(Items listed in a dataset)
= = =

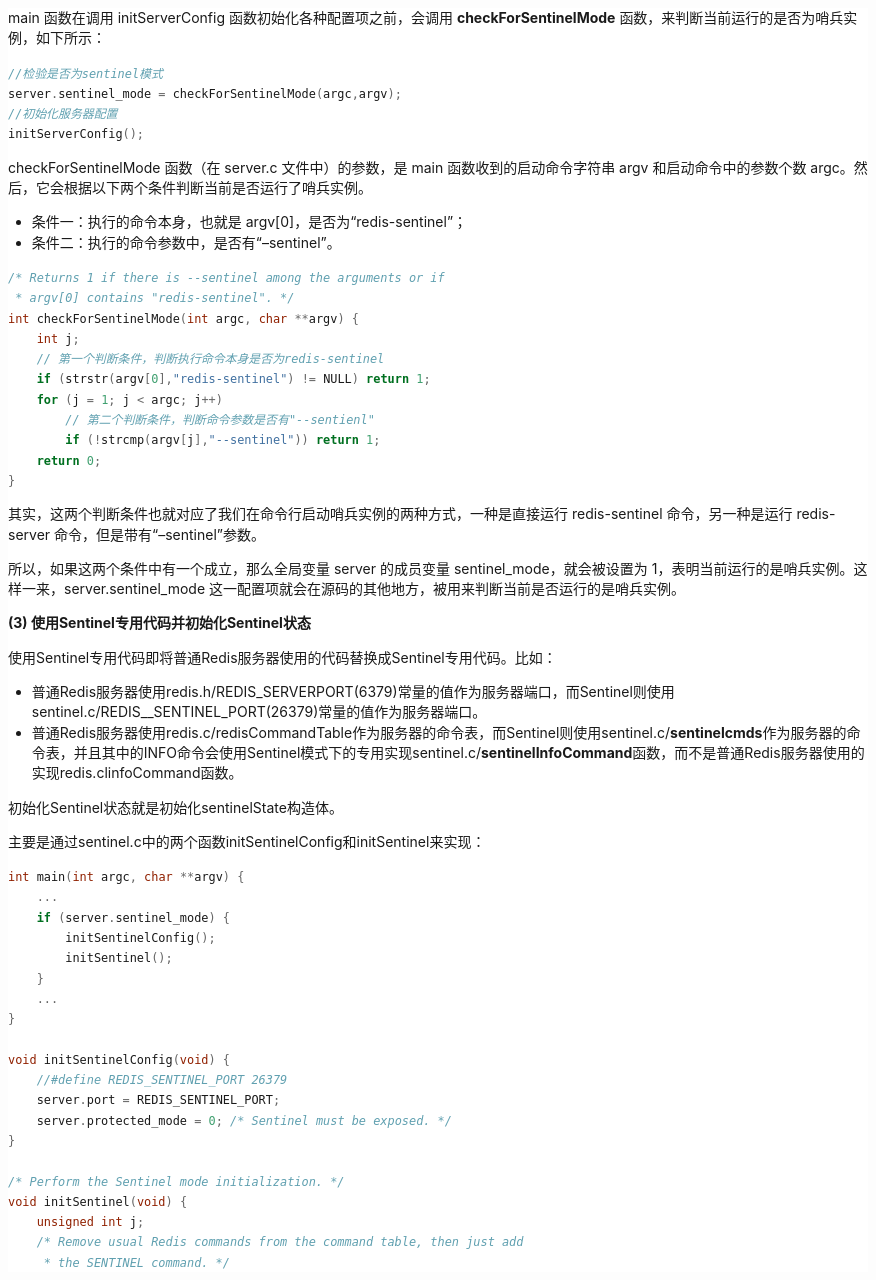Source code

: main 函数在调用 initServerConfig 函数初始化各种配置项之前，会调用 **checkForSentinelMode** 函数，来判断当前运行的是否为哨兵实例，如下所示：

```c
//检验是否为sentinel模式
server.sentinel_mode = checkForSentinelMode(argc,argv);
//初始化服务器配置
initServerConfig();
```

checkForSentinelMode 函数（在 server.c 文件中）的参数，是 main 函数收到的启动命令字符串 argv 和启动命令中的参数个数 argc。然后，它会根据以下两个条件判断当前是否运行了哨兵实例。

- 条件一：执行的命令本身，也就是 argv[0]，是否为“redis-sentinel”；
- 条件二：执行的命令参数中，是否有“–sentinel”。

```c
/* Returns 1 if there is --sentinel among the arguments or if
 * argv[0] contains "redis-sentinel". */
int checkForSentinelMode(int argc, char **argv) {
    int j;
    // 第一个判断条件，判断执行命令本身是否为redis-sentinel
    if (strstr(argv[0],"redis-sentinel") != NULL) return 1;
    for (j = 1; j < argc; j++)
        // 第二个判断条件，判断命令参数是否有"--sentienl"
        if (!strcmp(argv[j],"--sentinel")) return 1;
    return 0;
}
```

其实，这两个判断条件也就对应了我们在命令行启动哨兵实例的两种方式，一种是直接运行 redis-sentinel 命令，另一种是运行 redis-server 命令，但是带有“–sentinel”参数。

所以，如果这两个条件中有一个成立，那么全局变量 server 的成员变量 sentinel_mode，就会被设置为 1，表明当前运行的是哨兵实例。这样一来，server.sentinel_mode 这一配置项就会在源码的其他地方，被用来判断当前是否运行的是哨兵实例。

**(3) 使用Sentinel专用代码并初始化Sentinel状态**

使用Sentinel专用代码即将普通Redis服务器使用的代码替换成Sentinel专用代码。比如：

- 普通Redis服务器使用redis.h/REDIS_SERVERPORT(6379)常量的值作为服务器端口，而Sentinel则使用sentinel.c/REDIS__SENTINEL_PORT(26379)常量的值作为服务器端口。
- 普通Redis服务器使用redis.c/redisCommandTable作为服务器的命令表，而Sentinel则使用sentinel.c/**sentinelcmds**作为服务器的命令表，并且其中的INFO命令会使用Sentinel模式下的专用实现sentinel.c/**sentinelInfoCommand**函数，而不是普通Redis服务器使用的实现redis.clinfoCommand函数。

初始化Sentinel状态就是初始化sentinelState构造体。

主要是通过sentinel.c中的两个函数initSentinelConfig和initSentinel来实现：

```c
int main(int argc, char **argv) {
    ...
    if (server.sentinel_mode) {
        initSentinelConfig();
        initSentinel();
    }
    ...
}

void initSentinelConfig(void) {
    //#define REDIS_SENTINEL_PORT 26379
    server.port = REDIS_SENTINEL_PORT;
    server.protected_mode = 0; /* Sentinel must be exposed. */
}

/* Perform the Sentinel mode initialization. */
void initSentinel(void) {
    unsigned int j;
    /* Remove usual Redis commands from the command table, then just add
     * the SENTINEL command. */
```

= = =

Your answer should consist of copies of the lines above that include the string "argc".

WORKED SOLUTION:
server.sentinel_mode = checkForSentinelMode(argc,argv);
checkForSentinelMode 函数（在 server.c 文件中）的参数，是 main 函数收到的启动命令字符串 argv 和启动命令中的参数个数 argc。然后，它会根据以下两个条件判断当前是否运行了哨兵实例。
int checkForSentinelMode(int argc, char **argv) {
    for (j = 1; j < argc; j++)
int main(int argc, char **argv) {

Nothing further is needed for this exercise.